INDIANAPOLIS (AP) -- They run the gamut from cheap and tacky to mildly amusing to downright peculiar.
You don't usually find them in AAA tour books; they're not rated and they come with no guarantees.
They're the offbeat tourist attractions, and Indiana -- like most states -- has plenty of them.
Darwin, Minn., has the "world's biggest ball of twine." Chicago has a giant built out of plastic barrels, and the Poconos are home to the Oscar Mayer "Wiener mobile."
Indiana's range from a grave in the road to peculiar pastries.
Driving through Amity, near Franklin, motorists need to pay special attention. The grave of Nancy Barnett sits smack in the middle of Hill's Camp Road, a country road near a cornfield.
Barnett had been dead more than 65 years when county officials decided to widen the road in 1901 and move the cemetery that sat along the banks of Sugar Creek.
In protest, Barnett's grandson, Daniel O. Doty, sat atop his grandma's grave with a shotgun. Eventually, they built the road around Barnett, and she rests there to this day.
Sizing up the Shoe Tree
The small berg of Milltown, 30 miles west of Louisville, is home to the Shoe Tree. It's not a closet accessory, but a real tree adorned with hundreds of pair of shoes.
According to "Oddball Indiana: A Guide to Some Really Strange Places," by Jerome Pohlen (Chicago Review Press, $13.95), people first noticed a pair of shoes hanging from the branches of the tree about 25 years ago. It became popular for folks to tie their laces together and hurl their footwear into history.
St. Louis may have its arch, and those hankering for an oddity en route to a traditional Missouri vacation might want to stop in Terre Haute for another of Indiana's curiosities: square doughnuts.
The logic behind the bakers at the city's three Square Donut shops is that square doughnuts maximize the number of pastries on a preparation tray.

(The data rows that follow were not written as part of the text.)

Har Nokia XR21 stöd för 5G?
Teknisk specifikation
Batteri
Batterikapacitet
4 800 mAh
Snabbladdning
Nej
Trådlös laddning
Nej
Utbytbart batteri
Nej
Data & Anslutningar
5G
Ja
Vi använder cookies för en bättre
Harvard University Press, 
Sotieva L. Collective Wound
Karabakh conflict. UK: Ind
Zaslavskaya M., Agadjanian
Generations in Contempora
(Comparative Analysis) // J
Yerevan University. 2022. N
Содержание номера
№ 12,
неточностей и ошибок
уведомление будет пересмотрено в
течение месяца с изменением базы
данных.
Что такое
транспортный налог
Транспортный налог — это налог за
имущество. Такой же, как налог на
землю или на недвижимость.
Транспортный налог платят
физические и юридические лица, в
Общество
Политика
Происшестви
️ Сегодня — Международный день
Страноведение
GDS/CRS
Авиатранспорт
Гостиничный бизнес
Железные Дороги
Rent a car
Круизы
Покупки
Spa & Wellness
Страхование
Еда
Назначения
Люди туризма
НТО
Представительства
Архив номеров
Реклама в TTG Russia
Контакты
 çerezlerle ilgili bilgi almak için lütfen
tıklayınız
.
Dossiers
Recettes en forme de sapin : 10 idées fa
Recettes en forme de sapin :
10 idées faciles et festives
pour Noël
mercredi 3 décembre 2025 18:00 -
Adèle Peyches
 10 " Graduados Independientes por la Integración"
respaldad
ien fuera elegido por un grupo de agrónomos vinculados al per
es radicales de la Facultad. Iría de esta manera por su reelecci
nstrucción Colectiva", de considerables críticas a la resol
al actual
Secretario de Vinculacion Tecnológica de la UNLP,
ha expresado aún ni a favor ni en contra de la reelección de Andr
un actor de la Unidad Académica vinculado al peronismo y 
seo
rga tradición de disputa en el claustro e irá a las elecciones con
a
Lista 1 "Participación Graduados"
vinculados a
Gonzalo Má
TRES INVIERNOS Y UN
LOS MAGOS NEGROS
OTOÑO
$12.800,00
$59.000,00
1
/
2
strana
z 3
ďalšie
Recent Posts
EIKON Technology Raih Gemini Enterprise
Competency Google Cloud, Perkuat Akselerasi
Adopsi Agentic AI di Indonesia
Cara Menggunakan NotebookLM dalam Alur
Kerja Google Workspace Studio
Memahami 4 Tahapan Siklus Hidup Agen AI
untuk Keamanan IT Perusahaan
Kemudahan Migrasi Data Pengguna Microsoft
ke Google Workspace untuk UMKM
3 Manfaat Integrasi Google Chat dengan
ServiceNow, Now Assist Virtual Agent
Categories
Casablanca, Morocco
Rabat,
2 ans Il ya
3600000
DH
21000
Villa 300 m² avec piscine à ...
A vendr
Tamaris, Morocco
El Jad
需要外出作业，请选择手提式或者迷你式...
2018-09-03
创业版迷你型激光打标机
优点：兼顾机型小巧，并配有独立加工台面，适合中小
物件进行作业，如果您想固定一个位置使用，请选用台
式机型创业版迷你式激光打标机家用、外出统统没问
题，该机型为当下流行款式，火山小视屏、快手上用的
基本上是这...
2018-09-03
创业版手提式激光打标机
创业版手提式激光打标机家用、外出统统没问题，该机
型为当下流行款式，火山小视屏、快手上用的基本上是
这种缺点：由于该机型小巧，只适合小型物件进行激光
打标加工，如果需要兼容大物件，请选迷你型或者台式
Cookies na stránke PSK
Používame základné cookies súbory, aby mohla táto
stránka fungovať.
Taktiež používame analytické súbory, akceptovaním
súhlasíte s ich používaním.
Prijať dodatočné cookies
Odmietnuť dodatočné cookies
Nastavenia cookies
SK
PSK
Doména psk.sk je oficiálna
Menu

Oddly enough, the people who bring forth such a revolutionary idea can only make round doughnut holes.
In Lafayette, the Pizza King franchise has high carpeted booths, individual coin-operated televisions and tableside phones for placing orders. A toy train runs along the booths to deliver drinks to the tables.
Other sources
Books on curious roadside attractions abound. Pohlen has written a series of his "Oddball" guides for other states (Colorado, Florida, Illinois, Minnesota and Wisconsin), and there are even other books about Indiana's unusual places: Dick Wolfsie's "Indiana Curiosities: Quirky Characters, Roadside Oddities & amp; Other Offbeat Stuff" and Phyllis Thomas' "Indiana: Off the Beaten Path," each $13.95 from Globe Pequot Press.
Web sites devoted to the peculiar, including www.roadsideamerica.-com, have message boards, chat rooms and descriptions of locales that could inspire a few creative destinations.
Of course, one way to find the truly unique is to simply soak up some local color and ask around. The only problem with this, according to Wolfsie, is that after years of living near curiosities, people stop noticing them.
"They see it every day, so it's not odd," he says.